I tend to agree with that. "Gone Home" isn't a game per se, but it's a video game by nature of the support it uses. It's a piece of interactive media that asks of the user that he inputs commands using predefined hardware, and those commands alter the game world.

On the other hand, I'm not denigrating "Gone Home" by saying it isn't a game. It's a story that needed to be told using the appropriate medium, and it certainly feels like modern game mechanics provided that adequate medium. I thought it was a bit preachy, sure, but as a tale? As a story? It was exceedingly well told. My only gripe would be the really quick abandonment of the house's potentially gruesome past. Things are mentioned that seem like they could be pretty creepy (Ouija boards, creepy former house owner with a potentially murderous past and the like), but "Gone Home" took a hard turn to the left and figured it would tackle Real Serious Shit instead. I'm all for feminine emancipation and self-discovery; the way in which the game used them just felt a bit abrupt. I got used to it, but there certainly was a moment where I more or less went "Wait, what?" once I realized where the story was going.

As for "Dear Esther", that would have to be a fairly clear non-game to me. Yes, the medium being used is typical of the industry, but the story that's presented to the player is intentionally disjointed, made to foster a thorough walk-through of the island. I would've almost appreciated a written take on the story rather than what we received, seeing as the plodding pace of the avatar didn't really inspire thoughtfulness in me. I get that we had to amble around slowly to really take the atmosphere and setting in, but the pace was so slow it eventually felt like navel-gazing to me.

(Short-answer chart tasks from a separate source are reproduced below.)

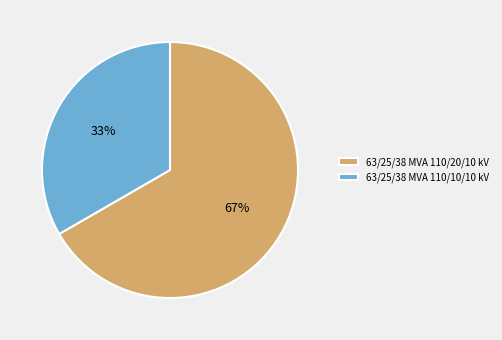

Which slice is the smallest?

63/25/38 MVA 110/10/10 kV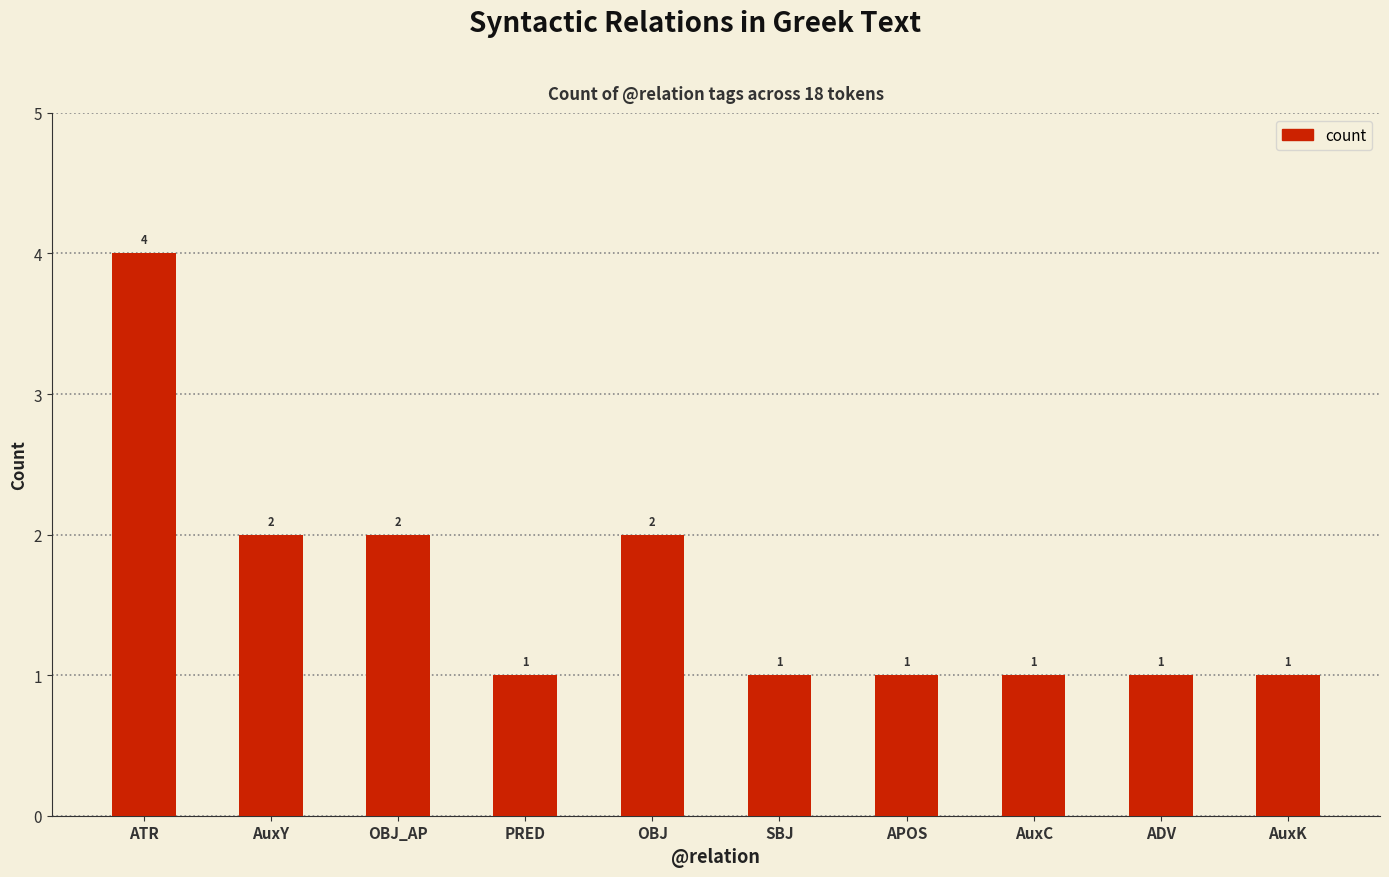

Approximately how many times larger is the value at AuxK compared to ADV?

1.0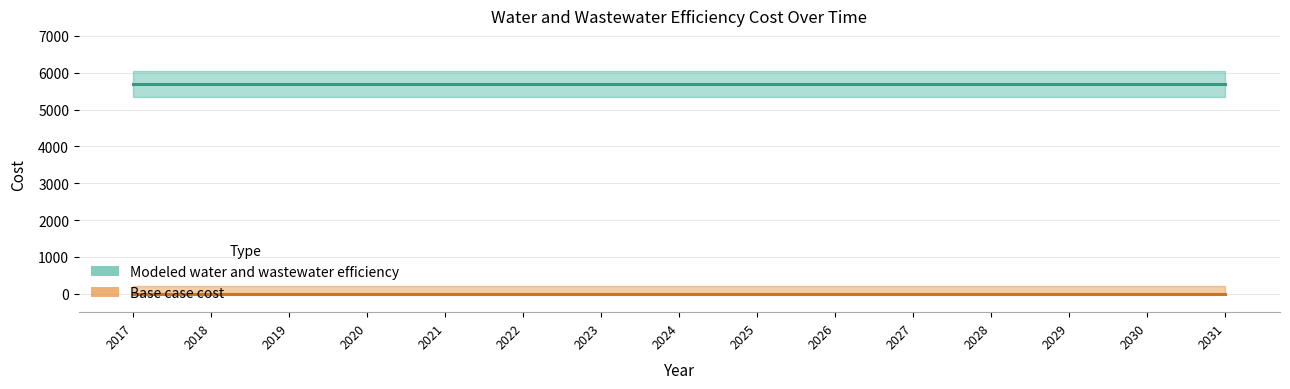

Is the value of Modeled water and wastewater efficiency at 2022 greater than the value of Base case cost at 2023?

Yes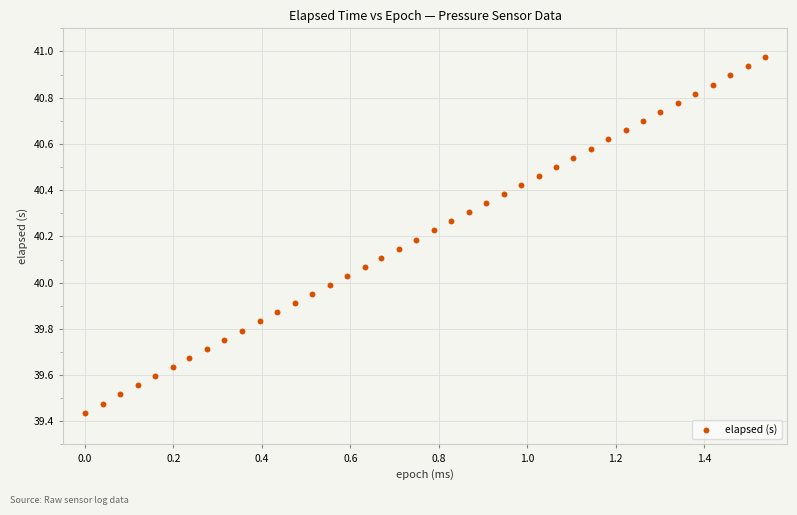

What is the range of Y values (max minus min)?

1.5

"The Stanley Parable", on the other hand, is something I'd consider as a video game in its entirety. It's focused around narrative delivery, sure, but it pokes fun at the sacrosanct notions of choice, achievements and of the player's power in a simulated environment. It's more an extremely self-aware game than a non-game, in my opinion. Even bringing up the console and trying to cheat your way past the Narrator's vigilance is accounted for; and I can't think of anything more systemic to video games as a whole than developer commands left in as cheats.